§ ARBEITSAUFTRAG A: Schreiben Sie den unten stehenden Text zur Festsetzung des Gegenstandswerts vollständig und ohne jede Änderung ab.

§ TEXT ZUR ANALYSE:
----

Das FamG hat mit der angefochtenen Entscheidung den Gegenstandswert für die Hauptsache (vorläufig) auf 2000 EUR und für das einstweilige Anordnungsverfahren auf 1.000 EUR festgesetzt.
Mit ihrer hiergegen gerichteten Beschwerde erstreben die Verfahrensbevollmächtigten der Antragstellerin eine Heraufsetzung der Geschäftswerte auf mindestens 5.000 EUR für die Hauptsache und mindestens 2.000 EUR für das einstweilige Anordnungsverfahren.
II. Die verfahrensrechtlich bedenkenfreie Beschwerde der Verfahrensbevollmächtigten der Antragstellerin führt in der Sache zu einem Teilerfolg.
Die Statthaftigkeit des Rechtsmittels folgt aus § 33 Abs. 3 RVG, weil es einer Wertfestsetzung (bislang) lediglich für die Berechnung der Anwaltsgebühren bedarf.
Gerichtsgebühren sind (noch) nicht angefallen. Für das Hauptsacheverfahren werden gem. § 100a Abs. 1 KostO Gerichtsgebühren nur im Falle einer hier (noch) nicht erfolgten abschließenden Sachentscheidung erhoben; einstweilige Anordnungsverfahren nach § 64b Abs. 3 FGG im Rahmen selbständiger Familiensachen nach § 621 Abs. 1 Nr. 13 ZPO sind gerichtsgebührenfrei.
Da Hauptsacheverfahren und Verfahren auf Erlass einer einstweiligen Anordnung verschiedene Angelegenheiten sind (§ 17 Nr. 4 RVG), sind für beide Verfahrensgegenstände jeweils eigene Werte festzusetzen.

----

§ DIE EINGABE:
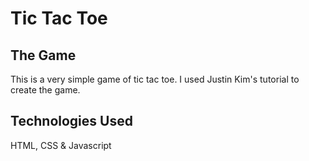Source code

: # Tic Tac Toe

## The Game
This is a very simple game of tic tac toe. I used Justin Kim's tutorial to create the game.

## Technologies Used
HTML, CSS & Javascript

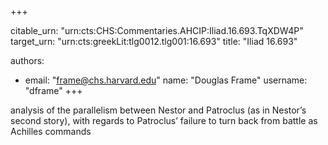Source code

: +++


citable_urn: "urn:cts:CHS:Commentaries.AHCIP:Iliad.16.693.TqXDW4P"
target_urn: "urn:cts:greekLit:tlg0012.tlg001:16.693"
title: "Iliad 16.693"

authors:
- email: "frame@chs.harvard.edu"
  name: "Douglas Frame"
  username: "dframe"
+++

<p>analysis of the parallelism between Nestor and Patroclus (as in Nestor’s second story), with regards to Patroclus’ failure to turn back from battle as Achilles commands</p>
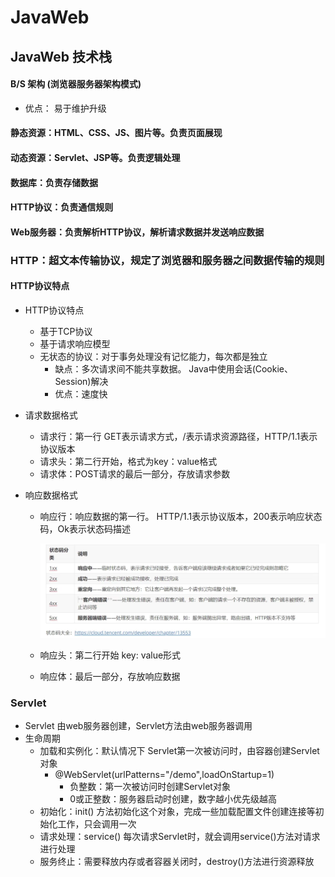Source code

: # JavaWeb

## JavaWeb 技术栈

#### B/S 架构 (浏览器服务器架构模式)

* 优点： 易于维护升级

#### 静态资源：HTML、CSS、JS、图片等。负责页面展现

#### 动态资源：Servlet、JSP等。负责逻辑处理

#### 数据库：负责存储数据

#### HTTP协议：负责通信规则

#### Web服务器：负责解析HTTP协议，解析请求数据并发送响应数据

### HTTP：超文本传输协议，规定了浏览器和服务器之间数据传输的规则

#### HTTP协议特点

* HTTP协议特点
  * 基于TCP协议
  * 基于请求响应模型
  * 无状态的协议：对于事务处理没有记忆能力，每次都是独立
    * 缺点：多次请求间不能共享数据。 Java中使用会话(Cookie、Session)解决
    * 优点：速度快

* 请求数据格式

  * 请求行：第一行 GET表示请求方式，/表示请求资源路径，HTTP/1.1表示协议版本
  * 请求头：第二行开始，格式为key：value格式 
  * 请求体：POST请求的最后一部分，存放请求参数

* 响应数据格式

  * 响应行：响应数据的第一行。 HTTP/1.1表示协议版本，200表示响应状态码，Ok表示状态码描述

    ![image-20220727213141736](images/JavaWeb/image-20220727213141736.png)

  * 响应头：第二行开始 key: value形式

  * 响应体：最后一部分，存放响应数据



### Servlet

* Servlet 由web服务器创建，Servlet方法由web服务器调用
* 生命周期
  * 加载和实例化：默认情况下 Servlet第一次被访问时，由容器创建Servlet对象
    * @WebServlet(urlPatterns="/demo",loadOnStartup=1)
      * 负整数：第一次被访问时创建Servlet对象
      * 0或正整数：服务器启动时创建，数字越小优先级越高
  * 初始化：init() 方法初始化这个对象，完成一些加载配置文件创建连接等初始化工作，只会调用一次
  * 请求处理：service() 每次请求Servlet时，就会调用service()方法对请求进行处理
  * 服务终止：需要释放内存或者容器关闭时，destroy()方法进行资源释放

​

----

§ ARBEITSAUFTRAG B: Setzen Sie in den Datenzeilen oben alles von der Zeile mit „响应头：第二行开始 key: value形式“ bis zum Ende der Datenzeilen, beide Enden eingeschlossen, in eine nummerierte Liste um und lassen Sie Leerzeilen weg. Geben Sie nur diese Zeilen wieder.

§ LÖSUNG A:
Das FamG hat mit der angefochtenen Entscheidung den Gegenstandswert für die Hauptsache (vorläufig) auf 2000 EUR und für das einstweilige Anordnungsverfahren auf 1.000 EUR festgesetzt.
Mit ihrer hiergegen gerichteten Beschwerde erstreben die Verfahrensbevollmächtigten der Antragstellerin eine Heraufsetzung der Geschäftswerte auf mindestens 5.000 EUR für die Hauptsache und mindestens 2.000 EUR für das einstweilige Anordnungsverfahren.
II. Die verfahrensrechtlich bedenkenfreie Beschwerde der Verfahrensbevollmächtigten der Antragstellerin führt in der Sache zu einem Teilerfolg.
Die Statthaftigkeit des Rechtsmittels folgt aus § 33 Abs. 3 RVG, weil es einer Wertfestsetzung (bislang) lediglich für die Berechnung der Anwaltsgebühren bedarf.
Gerichtsgebühren sind (noch) nicht angefallen. Für das Hauptsacheverfahren werden gem. § 100a Abs. 1 KostO Gerichtsgebühren nur im Falle einer hier (noch) nicht erfolgten abschließenden Sachentscheidung erhoben; einstweilige Anordnungsverfahren nach § 64b Abs. 3 FGG im Rahmen selbständiger Familiensachen nach § 621 Abs. 1 Nr. 13 ZPO sind gerichtsgebührenfrei.
Da Hauptsacheverfahren und Verfahren auf Erlass einer einstweiligen Anordnung verschiedene Angelegenheiten sind (§ 17 Nr. 4 RVG), sind für beide Verfahrensgegenstände jeweils eigene Werte festzusetzen.

§ LÖSUNG B:
1.   * 响应头：第二行开始 key: value形式
2.   * 响应体：最后一部分，存放响应数据
3. ### Servlet
4. * Servlet 由web服务器创建，Servlet方法由web服务器调用
5. * 生命周期
6.   * 加载和实例化：默认情况下 Servlet第一次被访问时，由容器创建Servlet对象
7.     * @WebServlet(urlPatterns="/demo",loadOnStartup=1)
8.       * 负整数：第一次被访问时创建Servlet对象
9.       * 0或正整数：服务器启动时创建，数字越小优先级越高
10.   * 初始化：init() 方法初始化这个对象，完成一些加载配置文件创建连接等初始化工作，只会调用一次
11.   * 请求处理：service() 每次请求Servlet时，就会调用service()方法对请求进行处理
12.   * 服务终止：需要释放内存或者容器关闭时，destroy()方法进行资源释放
13. ​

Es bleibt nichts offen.